*Passage*:
Diane’s stipulation was not a “catalogue car” but that it had to be all handmade with a lengthened wheel base to give the extra leg room they both needed (Diane and Tim are 6 foot plus).
First thing on the agenda were the wheels and tyres. Billet Speciality Dagger style were chosen, 7 x 17 on the front and 20 x 8.5 on the rear. The tyres were Falken radials 205x40x17ZR on the front and 245x40x20ZR on the rear. A Jaguar XJ6 diff with a 3.3:1 ratio. The engine was a 1992 Corvette LT1 fuel injected and the gearbox was a Chevy 700R4. With all of these components we had everything that we needed to begin mocking up the car, including ride height, stance, and correct engine/diff ratio for good economy – at this point no steel had been cut or shaped.
Two chassis rails were fabricated from our own design from 4mm sheet; they run parallel from front to the start of the rear kick up. Then with a very high kick up and “c” to clear the rear drive shafts. The car was always going to have a low stance, but not to have anything below scrub line. Low meaning, the steering rack would be doing through the middle of the chassis rails and the top A arms would be on tall fabricated brackets.
Inside the frame 1 ½” by 1/8” CDS tubing was welded to the inside of the chassis rails and the boxing plates were cut around the tubes and then welded to the chassis and the tubes for double strength.
Next we set to designing and creating the rear suspension. We started off with a Jaguar diff and narrowed S type drive shafts. The aluminium hub carriers were scratch built and machined by Tim from solid blocks of HE30 aluminium. These would take the Jaguar rear bearings and wheel flanges, bottom and side links. Machined aluminium plates were made to bolt to the diff to take Willwood callipers and handbrake callipers. The diff cover was an XJ40. Three aluminium blocks were machined into a channel and mounting plates for the bottom links. 8 stainless steel 1 inch bars were machined and threaded with 16 rose joints for the multilink rear suspension. 1 pair of Protech 16” fully adjustable aluminium coil overs, fully adjustable, 16 machined aluminium UJ caps and aluminium covers were machined to cover the rear Jag flanges to complete the rear suspension.

*Instructions to follow*: Please pick up the car build account above and carry it on from its last sentence. The records are separate from the car build account.

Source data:
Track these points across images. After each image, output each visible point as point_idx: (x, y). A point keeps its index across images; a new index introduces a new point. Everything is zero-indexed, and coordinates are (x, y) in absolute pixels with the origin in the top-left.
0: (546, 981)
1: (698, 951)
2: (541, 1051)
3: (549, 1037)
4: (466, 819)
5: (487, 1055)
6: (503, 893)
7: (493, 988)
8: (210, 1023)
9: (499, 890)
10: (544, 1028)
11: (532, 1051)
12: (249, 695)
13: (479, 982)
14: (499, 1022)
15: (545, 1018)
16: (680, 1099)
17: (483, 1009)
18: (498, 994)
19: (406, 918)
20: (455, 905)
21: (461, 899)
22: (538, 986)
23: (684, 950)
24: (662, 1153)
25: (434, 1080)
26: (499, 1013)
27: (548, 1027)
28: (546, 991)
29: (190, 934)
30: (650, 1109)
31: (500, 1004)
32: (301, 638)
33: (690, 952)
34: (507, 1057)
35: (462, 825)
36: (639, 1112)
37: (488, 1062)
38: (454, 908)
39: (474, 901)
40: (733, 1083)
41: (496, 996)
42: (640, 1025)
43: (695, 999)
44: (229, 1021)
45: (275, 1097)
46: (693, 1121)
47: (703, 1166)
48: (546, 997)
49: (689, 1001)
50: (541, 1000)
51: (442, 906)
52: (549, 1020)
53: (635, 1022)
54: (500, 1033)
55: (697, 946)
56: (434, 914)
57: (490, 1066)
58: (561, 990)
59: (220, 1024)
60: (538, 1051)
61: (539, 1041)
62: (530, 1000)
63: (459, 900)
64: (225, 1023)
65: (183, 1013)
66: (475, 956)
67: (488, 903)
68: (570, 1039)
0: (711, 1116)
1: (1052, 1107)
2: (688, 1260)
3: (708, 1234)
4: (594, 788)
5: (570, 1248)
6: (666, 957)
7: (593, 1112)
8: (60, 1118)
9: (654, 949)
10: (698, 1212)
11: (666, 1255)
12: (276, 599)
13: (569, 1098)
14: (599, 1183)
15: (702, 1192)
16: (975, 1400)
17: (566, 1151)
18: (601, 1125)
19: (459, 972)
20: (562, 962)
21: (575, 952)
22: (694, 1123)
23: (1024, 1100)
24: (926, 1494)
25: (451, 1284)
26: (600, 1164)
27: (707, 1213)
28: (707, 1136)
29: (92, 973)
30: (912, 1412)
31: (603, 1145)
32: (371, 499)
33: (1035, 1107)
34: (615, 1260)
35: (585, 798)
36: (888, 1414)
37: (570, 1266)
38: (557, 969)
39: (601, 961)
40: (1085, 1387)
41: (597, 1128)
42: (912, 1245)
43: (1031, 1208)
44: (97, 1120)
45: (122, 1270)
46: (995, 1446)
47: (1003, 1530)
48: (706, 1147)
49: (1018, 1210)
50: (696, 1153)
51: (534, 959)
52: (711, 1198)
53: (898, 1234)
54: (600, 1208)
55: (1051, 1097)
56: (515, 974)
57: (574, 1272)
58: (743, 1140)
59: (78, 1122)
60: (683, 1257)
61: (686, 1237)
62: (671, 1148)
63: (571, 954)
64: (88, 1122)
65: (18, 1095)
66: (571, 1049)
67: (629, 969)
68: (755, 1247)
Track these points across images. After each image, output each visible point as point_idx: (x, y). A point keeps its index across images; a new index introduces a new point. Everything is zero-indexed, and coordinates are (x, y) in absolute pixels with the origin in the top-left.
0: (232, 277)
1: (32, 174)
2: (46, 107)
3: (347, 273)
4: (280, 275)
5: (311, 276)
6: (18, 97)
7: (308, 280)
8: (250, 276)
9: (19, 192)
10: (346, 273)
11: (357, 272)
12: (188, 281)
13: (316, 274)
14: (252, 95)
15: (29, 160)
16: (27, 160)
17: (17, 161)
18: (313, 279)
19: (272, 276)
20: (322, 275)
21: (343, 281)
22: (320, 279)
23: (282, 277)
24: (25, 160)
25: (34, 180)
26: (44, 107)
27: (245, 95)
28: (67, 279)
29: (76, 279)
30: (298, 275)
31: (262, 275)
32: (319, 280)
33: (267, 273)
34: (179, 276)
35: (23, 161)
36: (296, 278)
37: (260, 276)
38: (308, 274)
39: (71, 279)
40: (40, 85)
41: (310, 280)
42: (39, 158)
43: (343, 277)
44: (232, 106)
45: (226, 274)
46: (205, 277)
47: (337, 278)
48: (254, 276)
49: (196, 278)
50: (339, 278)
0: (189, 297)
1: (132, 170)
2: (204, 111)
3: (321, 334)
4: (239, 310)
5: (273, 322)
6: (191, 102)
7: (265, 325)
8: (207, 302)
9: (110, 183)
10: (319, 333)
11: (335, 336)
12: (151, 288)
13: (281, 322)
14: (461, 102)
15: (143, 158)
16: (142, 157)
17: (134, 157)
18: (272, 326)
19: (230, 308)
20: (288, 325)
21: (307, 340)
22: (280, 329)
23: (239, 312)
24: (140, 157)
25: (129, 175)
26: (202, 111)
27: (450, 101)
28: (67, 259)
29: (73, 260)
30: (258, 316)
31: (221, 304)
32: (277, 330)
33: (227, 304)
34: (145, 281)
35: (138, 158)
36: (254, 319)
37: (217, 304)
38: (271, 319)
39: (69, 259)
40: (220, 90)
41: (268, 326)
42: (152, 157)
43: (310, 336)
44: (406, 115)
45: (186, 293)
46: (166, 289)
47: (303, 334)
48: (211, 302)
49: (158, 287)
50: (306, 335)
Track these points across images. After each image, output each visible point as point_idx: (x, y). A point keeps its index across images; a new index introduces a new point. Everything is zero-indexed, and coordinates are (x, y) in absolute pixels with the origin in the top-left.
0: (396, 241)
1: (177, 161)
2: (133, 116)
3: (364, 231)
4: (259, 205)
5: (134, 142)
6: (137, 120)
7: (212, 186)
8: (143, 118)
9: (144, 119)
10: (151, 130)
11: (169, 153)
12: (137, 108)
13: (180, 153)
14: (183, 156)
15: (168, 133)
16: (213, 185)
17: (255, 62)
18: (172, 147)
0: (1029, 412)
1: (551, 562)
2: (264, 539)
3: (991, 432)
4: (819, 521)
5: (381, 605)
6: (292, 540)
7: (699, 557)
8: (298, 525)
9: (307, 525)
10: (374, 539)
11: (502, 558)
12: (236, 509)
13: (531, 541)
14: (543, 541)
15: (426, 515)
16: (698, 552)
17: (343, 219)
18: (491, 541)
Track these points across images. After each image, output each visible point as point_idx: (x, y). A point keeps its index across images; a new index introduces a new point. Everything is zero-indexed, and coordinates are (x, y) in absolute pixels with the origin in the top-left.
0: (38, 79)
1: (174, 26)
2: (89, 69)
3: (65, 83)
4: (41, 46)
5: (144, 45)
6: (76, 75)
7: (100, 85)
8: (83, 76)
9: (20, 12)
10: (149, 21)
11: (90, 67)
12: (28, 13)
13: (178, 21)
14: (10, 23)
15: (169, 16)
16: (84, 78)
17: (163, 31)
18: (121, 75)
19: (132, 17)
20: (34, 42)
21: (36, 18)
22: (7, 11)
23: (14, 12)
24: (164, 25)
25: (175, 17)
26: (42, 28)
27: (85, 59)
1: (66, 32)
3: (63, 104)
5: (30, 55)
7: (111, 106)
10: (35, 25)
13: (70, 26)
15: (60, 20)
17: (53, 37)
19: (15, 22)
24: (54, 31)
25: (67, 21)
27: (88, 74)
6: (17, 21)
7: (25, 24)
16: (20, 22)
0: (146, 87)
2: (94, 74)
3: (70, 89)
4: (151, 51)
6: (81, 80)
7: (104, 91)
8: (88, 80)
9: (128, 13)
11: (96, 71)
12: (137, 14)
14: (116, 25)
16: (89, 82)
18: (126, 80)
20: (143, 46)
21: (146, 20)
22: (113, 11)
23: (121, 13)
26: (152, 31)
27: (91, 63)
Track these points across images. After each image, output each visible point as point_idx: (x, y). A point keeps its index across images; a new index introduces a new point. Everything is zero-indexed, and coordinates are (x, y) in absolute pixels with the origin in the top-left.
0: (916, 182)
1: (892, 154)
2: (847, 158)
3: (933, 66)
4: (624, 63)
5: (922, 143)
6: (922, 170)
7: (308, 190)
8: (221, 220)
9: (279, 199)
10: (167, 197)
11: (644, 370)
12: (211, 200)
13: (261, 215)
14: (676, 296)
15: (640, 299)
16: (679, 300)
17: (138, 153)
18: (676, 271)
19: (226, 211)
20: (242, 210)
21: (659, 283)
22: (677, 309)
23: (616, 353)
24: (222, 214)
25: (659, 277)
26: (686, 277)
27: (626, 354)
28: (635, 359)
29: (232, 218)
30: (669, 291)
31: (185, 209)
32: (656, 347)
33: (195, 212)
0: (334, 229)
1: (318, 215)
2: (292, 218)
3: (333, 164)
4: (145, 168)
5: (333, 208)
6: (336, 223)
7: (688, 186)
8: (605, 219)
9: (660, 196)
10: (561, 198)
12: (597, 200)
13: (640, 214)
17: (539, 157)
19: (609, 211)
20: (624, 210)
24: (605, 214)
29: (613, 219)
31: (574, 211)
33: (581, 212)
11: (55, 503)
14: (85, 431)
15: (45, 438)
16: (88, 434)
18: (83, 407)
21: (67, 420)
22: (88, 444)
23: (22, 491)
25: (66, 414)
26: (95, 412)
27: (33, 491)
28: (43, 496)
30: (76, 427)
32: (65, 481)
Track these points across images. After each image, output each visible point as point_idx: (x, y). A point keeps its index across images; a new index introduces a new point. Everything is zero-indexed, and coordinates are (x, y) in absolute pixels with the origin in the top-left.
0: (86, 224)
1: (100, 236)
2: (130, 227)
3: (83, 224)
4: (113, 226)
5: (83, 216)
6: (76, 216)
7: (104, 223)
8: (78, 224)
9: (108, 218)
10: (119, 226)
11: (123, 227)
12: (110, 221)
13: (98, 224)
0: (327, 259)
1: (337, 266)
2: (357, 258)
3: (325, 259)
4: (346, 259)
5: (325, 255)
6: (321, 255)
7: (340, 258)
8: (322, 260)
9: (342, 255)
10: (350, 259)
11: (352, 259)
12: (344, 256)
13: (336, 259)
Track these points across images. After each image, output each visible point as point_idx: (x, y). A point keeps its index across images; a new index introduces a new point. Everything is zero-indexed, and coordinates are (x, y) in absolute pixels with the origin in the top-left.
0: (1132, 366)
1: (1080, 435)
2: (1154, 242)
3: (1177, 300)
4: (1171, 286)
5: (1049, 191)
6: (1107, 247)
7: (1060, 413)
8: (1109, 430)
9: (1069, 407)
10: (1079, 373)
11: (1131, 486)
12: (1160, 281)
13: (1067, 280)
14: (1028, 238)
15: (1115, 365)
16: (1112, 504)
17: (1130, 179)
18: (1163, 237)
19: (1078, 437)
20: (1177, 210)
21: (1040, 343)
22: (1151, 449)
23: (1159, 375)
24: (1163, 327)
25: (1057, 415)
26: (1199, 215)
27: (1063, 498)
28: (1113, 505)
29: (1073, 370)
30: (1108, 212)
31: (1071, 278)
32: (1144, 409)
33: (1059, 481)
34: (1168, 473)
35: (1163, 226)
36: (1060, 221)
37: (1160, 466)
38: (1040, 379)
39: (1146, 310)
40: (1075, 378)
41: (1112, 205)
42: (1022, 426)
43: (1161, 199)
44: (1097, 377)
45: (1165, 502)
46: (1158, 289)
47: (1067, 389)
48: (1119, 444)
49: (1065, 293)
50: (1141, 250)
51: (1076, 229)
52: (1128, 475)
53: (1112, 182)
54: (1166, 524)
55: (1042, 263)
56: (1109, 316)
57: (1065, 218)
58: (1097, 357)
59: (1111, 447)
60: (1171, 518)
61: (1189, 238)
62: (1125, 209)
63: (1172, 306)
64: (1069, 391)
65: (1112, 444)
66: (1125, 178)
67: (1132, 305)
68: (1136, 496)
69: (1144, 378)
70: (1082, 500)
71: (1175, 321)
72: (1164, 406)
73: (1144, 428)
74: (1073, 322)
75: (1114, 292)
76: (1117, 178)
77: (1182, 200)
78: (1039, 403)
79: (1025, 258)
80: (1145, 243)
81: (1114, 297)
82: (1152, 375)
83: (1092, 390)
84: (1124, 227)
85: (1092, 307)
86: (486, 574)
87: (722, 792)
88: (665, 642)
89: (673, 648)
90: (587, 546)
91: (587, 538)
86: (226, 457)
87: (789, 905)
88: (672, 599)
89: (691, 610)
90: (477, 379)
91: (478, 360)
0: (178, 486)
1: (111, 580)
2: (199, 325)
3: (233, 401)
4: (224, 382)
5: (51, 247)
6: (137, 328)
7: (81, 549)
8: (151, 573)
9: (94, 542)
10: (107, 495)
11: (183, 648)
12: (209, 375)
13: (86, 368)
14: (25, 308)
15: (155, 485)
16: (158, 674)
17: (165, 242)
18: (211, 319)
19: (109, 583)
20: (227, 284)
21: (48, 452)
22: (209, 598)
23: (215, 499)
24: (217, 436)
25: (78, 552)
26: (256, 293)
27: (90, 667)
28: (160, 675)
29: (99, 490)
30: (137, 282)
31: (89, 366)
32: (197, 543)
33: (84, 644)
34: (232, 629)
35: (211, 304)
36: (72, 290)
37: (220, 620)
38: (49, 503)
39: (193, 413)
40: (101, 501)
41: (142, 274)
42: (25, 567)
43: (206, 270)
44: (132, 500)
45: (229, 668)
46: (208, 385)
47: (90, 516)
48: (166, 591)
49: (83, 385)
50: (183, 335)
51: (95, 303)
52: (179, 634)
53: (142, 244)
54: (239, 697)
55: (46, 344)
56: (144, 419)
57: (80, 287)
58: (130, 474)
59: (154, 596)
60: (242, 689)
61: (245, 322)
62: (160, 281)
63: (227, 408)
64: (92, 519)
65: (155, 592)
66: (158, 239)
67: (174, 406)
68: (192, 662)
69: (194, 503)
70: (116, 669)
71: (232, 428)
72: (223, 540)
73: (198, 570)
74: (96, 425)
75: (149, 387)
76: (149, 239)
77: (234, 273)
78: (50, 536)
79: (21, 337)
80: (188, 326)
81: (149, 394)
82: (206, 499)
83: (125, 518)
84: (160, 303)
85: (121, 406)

*Answer to the exercise*:
As for the front suspension; the uprights, front hubs, disc bells, top and bottom A arms were all machined from billet aluminium. The spindle was machined and press fitted to the front uprights. The top A arm has a female rose jointed bearing cir-clipped and the bottom ball joint is press fit Chevy Vega. The front discs were machined from 3/8” plate along with aluminium backing plates to take the Willwood front callipers. The steering rack is a Fiat 127, along with 8 rose joints for the front A arms. The front shocks are Protech 13” aluminium rose jointed and fully adjustable.
With the front and rear suspension completed and the basic frame fabricated we could then start to mock up and lay out the chassis. This was going to be a totally different way of building a car and chassis. We agreed that we had to go from 106” wheel base for a standard 32 to 112” to make it look long and sleek and to give us the additional leg room and wider doors for ease. The bottom of the chassis rails were going to become the bottom of the body to maintain this particularly low look. The front bottom A arms went through the bottom of the chassis rails and the top A arms were mounted on 6 ½” high brackets. Holes had to be cut through the middle of chassis rails and sleeved with aluminium spacers to mount the steering rack and steering arms. Steering rack boots would be fixed to the outside of the chassis rails. The hardest part was making all this so you could remove the steering rack. The front suspension was set up with 2 degrees of anti dive, 4 degrees of caster and 1 degree of camber.
The engine and gearbox was fitted with the bottom of the oil pan level with the bottom of the frame rails. This made the engine and transmission mounts fairly high, but as a bonus you could drop the engine and gearbox from below.
The next job was mounting the rear suspension, which was mounted on 1 ½” x 1/8” cross members, with stainless steel clevices and links mounted at the front of the diff for support. The rest of the side links were mounted to the chassis to complete the rear suspension. 64 stainless steel top hats were machined to go between the rose joints and shock absorbers. 20 stainless steel wheel nuts were machined and polished. All the bolt heads were machined to remove the numbers and stainless steel nylocs and washers were used throughout.
A stainless steel brake pedal was fabricated to give a 6:1 ratio and a 7” double diaphragm servo and Corvette master cylinder were fitted, along with stainless steel brake pipes, clamps and 4 polished Willwood dynalite callipers.
The exhaust system was Hooker block hugger headers HP coated and a complete 2” polished stainless steel exhaust system fabricated, with Patriot mufflers and a stainless steel exhaust chamber at the rear located under the diff.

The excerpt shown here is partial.